→ WHAT THE TASK REQUIRES
Every line in the records below that holds "MSBs" must be identified and copied.

Data items:
^^^^^^^^
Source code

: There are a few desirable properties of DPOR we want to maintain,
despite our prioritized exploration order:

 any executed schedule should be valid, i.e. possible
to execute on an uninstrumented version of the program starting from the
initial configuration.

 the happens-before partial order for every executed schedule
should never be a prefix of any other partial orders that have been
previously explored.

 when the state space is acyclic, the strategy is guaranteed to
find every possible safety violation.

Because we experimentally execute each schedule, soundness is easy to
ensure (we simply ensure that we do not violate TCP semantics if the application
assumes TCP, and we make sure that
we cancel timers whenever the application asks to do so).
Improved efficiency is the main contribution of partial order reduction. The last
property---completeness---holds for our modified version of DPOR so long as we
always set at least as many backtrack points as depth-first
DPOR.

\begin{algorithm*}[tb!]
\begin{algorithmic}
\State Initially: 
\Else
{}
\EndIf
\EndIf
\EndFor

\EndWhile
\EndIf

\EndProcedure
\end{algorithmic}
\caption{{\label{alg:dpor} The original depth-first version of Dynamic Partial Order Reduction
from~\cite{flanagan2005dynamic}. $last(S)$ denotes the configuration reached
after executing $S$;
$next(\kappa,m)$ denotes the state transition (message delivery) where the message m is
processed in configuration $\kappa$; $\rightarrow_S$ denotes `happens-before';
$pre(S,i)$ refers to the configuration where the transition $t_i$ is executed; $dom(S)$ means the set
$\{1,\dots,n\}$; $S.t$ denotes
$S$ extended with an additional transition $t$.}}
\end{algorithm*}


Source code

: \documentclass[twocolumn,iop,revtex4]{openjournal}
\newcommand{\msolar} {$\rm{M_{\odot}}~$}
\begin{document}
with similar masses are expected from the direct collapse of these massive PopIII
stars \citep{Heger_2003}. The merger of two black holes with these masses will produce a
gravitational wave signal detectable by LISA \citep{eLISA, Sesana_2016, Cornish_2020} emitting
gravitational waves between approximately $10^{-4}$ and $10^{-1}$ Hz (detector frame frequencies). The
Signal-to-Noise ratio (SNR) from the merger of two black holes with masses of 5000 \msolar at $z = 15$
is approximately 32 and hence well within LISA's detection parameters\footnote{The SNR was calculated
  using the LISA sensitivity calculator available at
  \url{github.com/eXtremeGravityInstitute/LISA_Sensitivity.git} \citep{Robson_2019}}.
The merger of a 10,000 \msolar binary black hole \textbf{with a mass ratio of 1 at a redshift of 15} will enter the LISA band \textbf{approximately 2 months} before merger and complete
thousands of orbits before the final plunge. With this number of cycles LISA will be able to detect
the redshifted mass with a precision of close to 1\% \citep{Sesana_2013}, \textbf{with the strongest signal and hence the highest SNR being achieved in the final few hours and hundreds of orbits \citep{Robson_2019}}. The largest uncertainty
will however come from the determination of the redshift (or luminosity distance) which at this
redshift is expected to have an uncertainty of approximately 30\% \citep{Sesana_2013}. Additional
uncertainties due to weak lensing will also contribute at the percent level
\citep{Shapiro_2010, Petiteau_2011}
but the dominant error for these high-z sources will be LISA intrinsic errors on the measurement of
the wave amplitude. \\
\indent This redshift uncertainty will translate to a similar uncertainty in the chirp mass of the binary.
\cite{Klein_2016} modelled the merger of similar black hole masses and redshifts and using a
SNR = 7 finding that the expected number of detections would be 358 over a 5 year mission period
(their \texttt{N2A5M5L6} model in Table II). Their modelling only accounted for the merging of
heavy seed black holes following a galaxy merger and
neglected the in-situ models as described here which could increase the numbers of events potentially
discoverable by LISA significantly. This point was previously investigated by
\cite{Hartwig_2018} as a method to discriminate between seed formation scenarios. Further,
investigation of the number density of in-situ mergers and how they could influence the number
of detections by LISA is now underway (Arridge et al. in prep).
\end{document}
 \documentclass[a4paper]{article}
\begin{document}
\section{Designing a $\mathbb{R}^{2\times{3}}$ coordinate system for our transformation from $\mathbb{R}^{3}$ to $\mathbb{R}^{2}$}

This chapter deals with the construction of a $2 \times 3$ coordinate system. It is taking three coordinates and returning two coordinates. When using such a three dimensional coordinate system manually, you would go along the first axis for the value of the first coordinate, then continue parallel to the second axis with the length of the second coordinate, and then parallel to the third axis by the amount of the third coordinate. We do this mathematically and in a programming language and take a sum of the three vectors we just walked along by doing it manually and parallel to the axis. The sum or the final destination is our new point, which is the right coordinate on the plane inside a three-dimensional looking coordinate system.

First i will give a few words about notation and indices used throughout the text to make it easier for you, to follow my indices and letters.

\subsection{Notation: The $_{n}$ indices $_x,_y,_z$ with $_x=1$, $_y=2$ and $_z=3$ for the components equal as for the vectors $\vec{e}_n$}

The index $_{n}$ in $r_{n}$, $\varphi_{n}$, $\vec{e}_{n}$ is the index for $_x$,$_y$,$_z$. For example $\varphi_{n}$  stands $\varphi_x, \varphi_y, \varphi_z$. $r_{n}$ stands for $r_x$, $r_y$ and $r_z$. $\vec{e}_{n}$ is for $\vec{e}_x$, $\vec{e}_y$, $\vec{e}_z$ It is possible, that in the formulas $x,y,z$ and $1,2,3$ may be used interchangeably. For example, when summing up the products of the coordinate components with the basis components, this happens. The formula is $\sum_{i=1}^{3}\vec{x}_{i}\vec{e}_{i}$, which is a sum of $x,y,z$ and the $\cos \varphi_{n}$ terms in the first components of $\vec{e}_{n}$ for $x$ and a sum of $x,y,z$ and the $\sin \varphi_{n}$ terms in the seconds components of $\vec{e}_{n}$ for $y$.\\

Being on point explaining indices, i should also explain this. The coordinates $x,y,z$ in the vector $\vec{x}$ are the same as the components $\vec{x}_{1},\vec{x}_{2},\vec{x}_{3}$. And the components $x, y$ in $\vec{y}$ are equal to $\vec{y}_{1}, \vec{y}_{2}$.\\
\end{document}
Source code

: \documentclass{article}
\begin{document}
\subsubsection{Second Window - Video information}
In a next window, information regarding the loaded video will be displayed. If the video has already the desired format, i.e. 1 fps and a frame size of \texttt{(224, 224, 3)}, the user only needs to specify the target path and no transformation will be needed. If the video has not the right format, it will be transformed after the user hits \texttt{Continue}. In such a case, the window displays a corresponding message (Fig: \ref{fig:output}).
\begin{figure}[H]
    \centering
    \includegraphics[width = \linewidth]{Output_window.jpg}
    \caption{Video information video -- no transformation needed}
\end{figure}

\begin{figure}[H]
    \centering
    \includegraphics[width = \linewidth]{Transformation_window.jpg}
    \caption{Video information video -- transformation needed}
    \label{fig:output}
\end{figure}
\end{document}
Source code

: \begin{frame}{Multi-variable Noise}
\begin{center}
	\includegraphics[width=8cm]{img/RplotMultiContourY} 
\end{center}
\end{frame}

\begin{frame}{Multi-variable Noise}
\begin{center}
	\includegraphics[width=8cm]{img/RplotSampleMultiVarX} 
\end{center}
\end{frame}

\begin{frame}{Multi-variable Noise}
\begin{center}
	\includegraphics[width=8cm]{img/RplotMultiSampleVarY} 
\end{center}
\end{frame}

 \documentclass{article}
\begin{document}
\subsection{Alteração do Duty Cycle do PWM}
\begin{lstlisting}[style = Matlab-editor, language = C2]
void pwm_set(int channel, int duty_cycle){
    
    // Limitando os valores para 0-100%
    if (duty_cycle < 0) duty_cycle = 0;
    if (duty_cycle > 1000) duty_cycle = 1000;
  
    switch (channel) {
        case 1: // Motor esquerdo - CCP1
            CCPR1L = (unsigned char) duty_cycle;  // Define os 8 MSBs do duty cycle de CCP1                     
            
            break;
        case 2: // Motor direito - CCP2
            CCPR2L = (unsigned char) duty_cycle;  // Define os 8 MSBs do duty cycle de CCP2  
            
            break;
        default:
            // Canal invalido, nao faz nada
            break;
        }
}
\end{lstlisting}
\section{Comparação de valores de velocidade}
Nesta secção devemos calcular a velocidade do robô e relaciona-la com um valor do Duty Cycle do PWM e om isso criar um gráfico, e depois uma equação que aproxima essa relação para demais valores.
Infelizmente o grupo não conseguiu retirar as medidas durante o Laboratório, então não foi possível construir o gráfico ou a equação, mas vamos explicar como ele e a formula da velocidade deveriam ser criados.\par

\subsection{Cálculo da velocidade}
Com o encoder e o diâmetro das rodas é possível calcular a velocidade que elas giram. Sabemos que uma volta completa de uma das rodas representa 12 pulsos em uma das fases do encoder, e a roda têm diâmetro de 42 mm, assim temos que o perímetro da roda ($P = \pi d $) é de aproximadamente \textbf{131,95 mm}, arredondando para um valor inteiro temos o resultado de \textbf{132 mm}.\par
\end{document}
^^^^^^^^
→ SOLUTION
            CCPR1L = (unsigned char) duty_cycle;  // Define os 8 MSBs do duty cycle de CCP1                     
            CCPR2L = (unsigned char) duty_cycle;  // Define os 8 MSBs do duty cycle de CCP2  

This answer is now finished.